Trying to Fix the Backyard

I scored a bunch of end of the season plants from a seller on Kijiji for unbelievably cheap. The seller said she had a small garden center, but was getting ready to move and just wanted her inventory gone. I split this with a friend. I couldn’t believe my bounty. I paid about $ 3.00 each for many hostas, several rose bushes, a diabolo ninebark and a sand cherry, and other things I can’t remember. This was just before I took possession of the house, in the fall of October, 2016.

It was a warm day, like summer. We planted everything, guessing at the best locations.

The next spring, I had vague memories of where things were planted. I spent a lot of time expectantly looking at the dirt for shoots. Everything had survived.

I doubted that there would be any plants in the backyard besides weeds. The used car lot owner told me that the backyard had always been completely overgrown until the previous owner spent many days clearing it out just before the house was listed for sale. I was really happy to have a yard again. There were lots of birds, and I was surprised to see toads.  On barely warm days in the early spring, I sat in the backyard, thinking.

I never had such a large yard before. One thing was certain – I did not want a manicured lawn, not that this would be possible in this location anyhow.

I was self conscious, as the back yard was visible to the used car lot customers. Their washrooms were located at the back of the 1950’s style building. There was a four foot chainlink fence, and that property had an elevation that was at least 36″ higher near their building. I tried to show that I was going to be a good neighbour, by tidying up the lot, and careful plantings. I had a lot to learn.


This was an ominous photo from the listing. It gives a good idea of how barren the yard was, after all neglect was hacked away. It’s hard to make out in the photo, but there is a retaining wall straight ahead of the male shadow. Retaining wall in this case means a pile of cinder blocks, with no mortar or rebar, about 50% of which have fallen over. The factory parking lot is beyond the trees. Their elevation is perhaps a foot higher, but  years of plowing and debris have pushed earth against the chainlink fence so my yard is close to three feet lower in this area.
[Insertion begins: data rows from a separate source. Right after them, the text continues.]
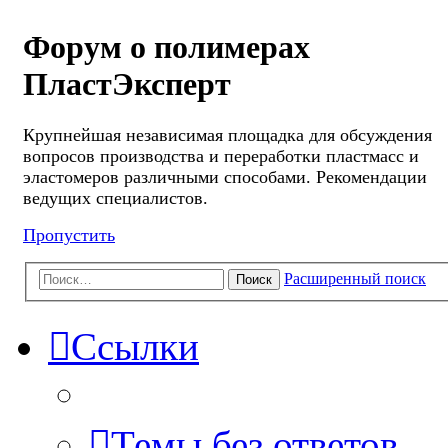
Форум о полимерах
ПластЭксперт
Крупнейшая независимая площадка для обсуждения
вопросов производства и переработки пластмасс и
эластомеров различными способами. Рекомендации
ведущих специалистов.
Пропустить
Расширенный поиск
Поиск
Ссылки
Темы без ответов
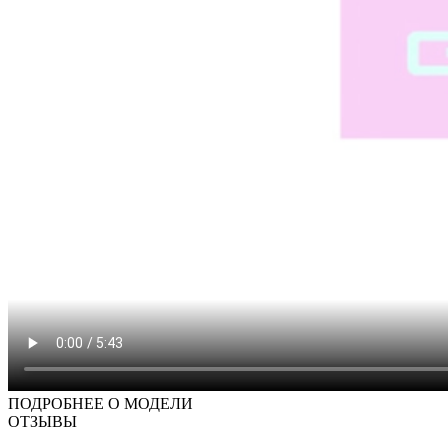
ПОДРОБНЕЕ О МОДЕЛИ
ОТЗЫВЫ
This is what it looked like in March of 2017:


It was really unsightly. I began removing all the useless cinderblocks, which was a lot of effort for my feeble book reading arms. The chainlink fence was below the ground on my side of the fence, and all the posts were still solid, so I did not fear imminent collapse.

I started digging in the garden, and kept finding the strangest things. There was a cement patio paver walkway that had been completely buried, so I unearthed it. One corner of the yard seemed to have been used as a dump, with many cheap plastic children’s toys buried there. There were several steak knives. The creepiest was finding large shards of broken window glass buried throughout the yard. This was a most frightening discovery, as I did not want to slice open my hands as I was planting.
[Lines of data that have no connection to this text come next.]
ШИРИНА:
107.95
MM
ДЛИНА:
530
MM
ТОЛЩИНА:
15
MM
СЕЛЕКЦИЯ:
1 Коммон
I met a few neighbours. One told me that for little while there had been a family renting the house, but the mother was really mentally ill. Maybe this explained the buried glass ?
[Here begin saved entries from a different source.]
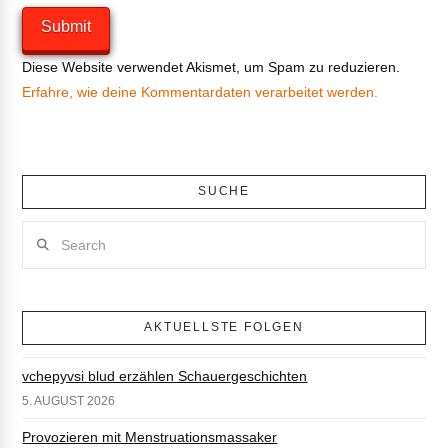
Diese Website verwendet Akismet, um Spam zu reduzieren.
Erfahre, wie deine Kommentardaten verarbeitet werden.
SUCHE
Search
AKTUELLSTE FOLGEN
vchepyvsi blud erzählen Schauergeschichten
5. AUGUST 2026
Provozieren mit Menstruationsmassaker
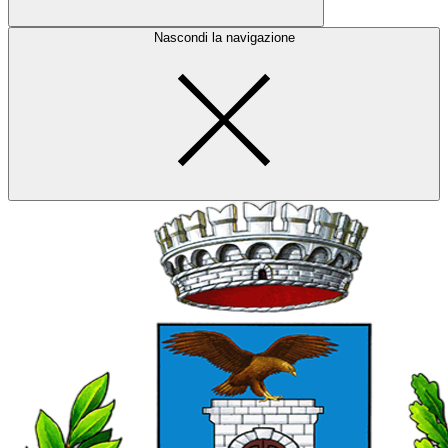
Nascondi la navigazione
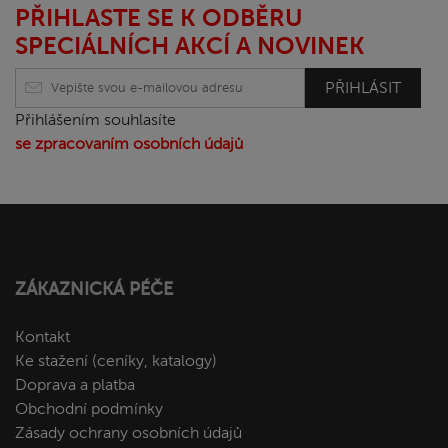
PŘIHLASTE SE K ODBĚRU
SPECIÁLNÍCH AKCÍ A NOVINEK
PŘIHLÁSIT
Přihlášením souhlasíte
se zpracovaním osobních údajů
ZÁKAZNICKÁ PÉČE
Kontakt
Ke stažení (ceníky, katalogy)
Doprava a platba
Obchodní podmínky
Zásady ochrany osobních údajů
My plantings seemed hopelessly puny. I had already spent my entire garden budget. I  looked online for free plants, then placed my own ad. People were always giving away day lilies. They rapidly multiply and are tough to kill. I didn’t love them – but was willing to make do with any non-weed. A woman who had also just moved into the neighbourhood contacted me. Her yard had previously belonged to some incredible gardeners and was  overflowing with thousands of tulips and day lilies. I took all that I could carry and went back several times. She even gave me a water barrel, as her new home had six of them ! I was so grateful for this.


The fence by the driveway was really terrible. The posts were rotten so it was wobbly, and the short height gave me no privacy whatsoever. Part of the fence had a taller, heavier fence section nailed to it, which made no sense, but made it uglier.

Every time I was in the backyard I felt like I was putting on a show, trying to prove that I was going to take care of this house. I also worried about how visible and accessible my two back doors were.


Summer filled in the perimeter. I wondered what to do with the giant piles of brush I had from clearing the front. I called about getting them chipped, but that was kind of a hassle. I started reading about HugelKultur – which is a way of planting using raised berms, built on buried wood. The buried wood acts like a sponge and keeps the plantings moist, and while the wood breaks down it nourishes the plants.

I decided to do this, sort of, to build up the area where the “retaining wall” had been. This area would be too dark to grow anything except plants that loved deep shade. Even if I composted all the branches to make a stable in-fill that would be a decent improvement.


It seemed easier to make piles of sticks vs branches, so I spent hours trimming each branch into a stick, so they could be piled up with more stability.


I planted some wildflower mix in the spring, but as the trees filled in it was too dark, so nothing grew.

The hostas in the corner were doing really well.


That is, until suddenly they weren’t. One day a bunch of the leaves were broken and torn, so I guessed that some raccoons had been standing on them ? Then entire plants vanished, with just a few chunks of root and crown left. Others got gnawed into lacy shreds. I had no clue what the vermin was, but I dug out all the survivors and moved them anywhere far away from this corner. (It was probably voles, as they love the roots, and the yard had many snails and slugs, which eat through leaves.)

There was a cement slab, probably for a previous shed that made a nice patio area under the tree. I liked the deteriorating wall of the station. I hung up some solar lanterns from Dollarama, and enjoyed my new yard as much as possible.